Oil: A New Pricing Mechanism and the Coming Crunch
Clingendael has released an interesting report regarding the coming oil crisis. (No, we are not quite there yet.) The crisis or crunch is slated for 2010, around the beginning of the next decade, five years earlier than the IEA predicted in 2007 (cf World Energy Outlook 2007).
That crunch will occur, despite some demand destruction and despite weak global economic growth. Perhaps only a severe and prolonged global recession will contain energy prices somewhat.
Compounding our difficulty is the fact that alternate energy sources are not mature enough to provide us the energy we need for continued growth. Indeed, they will not be plentiful soon enough for us to avoid real hardship.
All of the above strikes this writer as old hat, a familiar and depressing old hat at that. What is interesting is how the report deals with the recent spike–along with its subsequent fluctuations.
The writers see a struggle between two modes in establishing the price of oil.
a) The cost of the marginal barrel of supply as determined by the most expensive barrel plus a margin for supply/demand fundamentals and geopolitical risks, driven by open markets in an OECD economic framework and
b) The real User Value of oil–determined by increasingly closed markets (for new reserve exploitation; for bilateral oil trade flows; for refined products), as supported by several of the major OPEC countries and Russia.
The first is how oil has been traditionally priced.
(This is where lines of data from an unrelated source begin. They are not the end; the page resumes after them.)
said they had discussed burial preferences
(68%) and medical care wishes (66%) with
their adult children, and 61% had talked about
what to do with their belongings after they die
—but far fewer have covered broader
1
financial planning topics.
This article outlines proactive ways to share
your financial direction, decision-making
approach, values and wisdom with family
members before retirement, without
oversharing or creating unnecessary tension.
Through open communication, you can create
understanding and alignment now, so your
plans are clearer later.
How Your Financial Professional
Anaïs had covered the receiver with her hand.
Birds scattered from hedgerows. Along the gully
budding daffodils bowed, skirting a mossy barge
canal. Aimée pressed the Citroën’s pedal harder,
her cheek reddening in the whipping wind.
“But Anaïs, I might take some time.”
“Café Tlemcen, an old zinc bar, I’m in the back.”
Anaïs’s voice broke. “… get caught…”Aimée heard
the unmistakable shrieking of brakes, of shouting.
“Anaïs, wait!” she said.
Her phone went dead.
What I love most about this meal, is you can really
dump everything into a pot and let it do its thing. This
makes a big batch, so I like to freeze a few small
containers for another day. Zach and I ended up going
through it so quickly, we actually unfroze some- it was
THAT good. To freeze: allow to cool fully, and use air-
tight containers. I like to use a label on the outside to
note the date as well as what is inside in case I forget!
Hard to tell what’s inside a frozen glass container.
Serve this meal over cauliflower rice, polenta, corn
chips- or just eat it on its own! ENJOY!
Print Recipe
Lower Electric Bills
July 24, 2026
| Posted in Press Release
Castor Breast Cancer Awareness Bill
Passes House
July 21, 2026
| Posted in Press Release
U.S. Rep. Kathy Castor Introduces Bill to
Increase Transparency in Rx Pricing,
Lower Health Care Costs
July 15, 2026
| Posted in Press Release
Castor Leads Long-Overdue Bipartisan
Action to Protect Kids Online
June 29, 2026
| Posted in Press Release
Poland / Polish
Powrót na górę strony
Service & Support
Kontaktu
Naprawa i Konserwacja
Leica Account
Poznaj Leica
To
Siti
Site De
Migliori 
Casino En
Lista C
Given production, refinery, and transportation costs–each stage tacking on some reasonable profit–, we arrive at the final price, which the writers put at about $110.
However, with a crunch in the making and with growing global demand, a new way of pricing oil is coming into play.
“Ok, oil-lovers, what is it worth to you?”
Such a question is possible when oil markets are increasingly closed. Additionally and importantly, there are more buyers for that oil–and, of course, fewer sellers.
This new pricing regime will mean that oil producers can meet their “income requirements” through price, not volume. Additionally, oil that can be stored in the ground will only gain in value as we approach crunch time.
What we are watching, then, is a transition period between the two pricing structures: first one dominates; then the other. The recent high prices were, in effect, testing User Value; after all, “weak globalization” has doubled “the consumer base to 1.5. to 2 billion people in a period of less 15 years.” Yet, if globalization were to take deep hold, i.e., China and India’s billions start owning cars, then we would see an impossible strain on present oil production. Oil producers are fully aware of this fact. Another reason a new pricing structure can be tested.
According to the writers, the next IEA report will assert that for 2030, “a new supply/demand outlook” will be “around 100-105 million b/d,” in contrast to the 2007 production of “116 million b/d.” Demand destruction in the U.S. will, of necessity, be around 50-75%.
Despite the Arctic prospect or fields off Brazil–whatever–, present discoveries are not keeping pace with oil fields in decline. The writers go so far as saying there will be “demand rationing” in the U.S.
In newly emerging markets such as China, there is the problem of oil subsidies. Relaxing their subsidies too much–or even beginning to tax oil to contain demand–will obviously bring enormous inflation, smothering the effort “to catch up” industrially with the West.
(Clearly, as U.S. prices continue their bumpy road upward, the U.S. consumer is going to holler louder and louder about the taxes on oil, pointing out that other countries unfairly subsidize prices.)
The writers spend a good deal of the report discussing Sovereign Wealth Funds and the enormous sums of monies some SWE’s are gathering as a result of oil–think Middle East. Money is power; in the case of the Middle East, enormous money is enormous power in the hands of tiny countries ruled by a few families. He who owns the spice…. interesting that Dune is a desert planet. That oil is becoming a closed market makes possible not only a different pricing modality but also a radical shift in wealth. (Poor America, it will never know what hit it.)
In short, the future of oil in the not too distant future does not make easy or pleasant reading.
As I read these kinds of informative reports, I have to wonder where the economists have been…and those who celebrated the coming wonders of globalization. Did anyone bother to check the cupboards for supplies?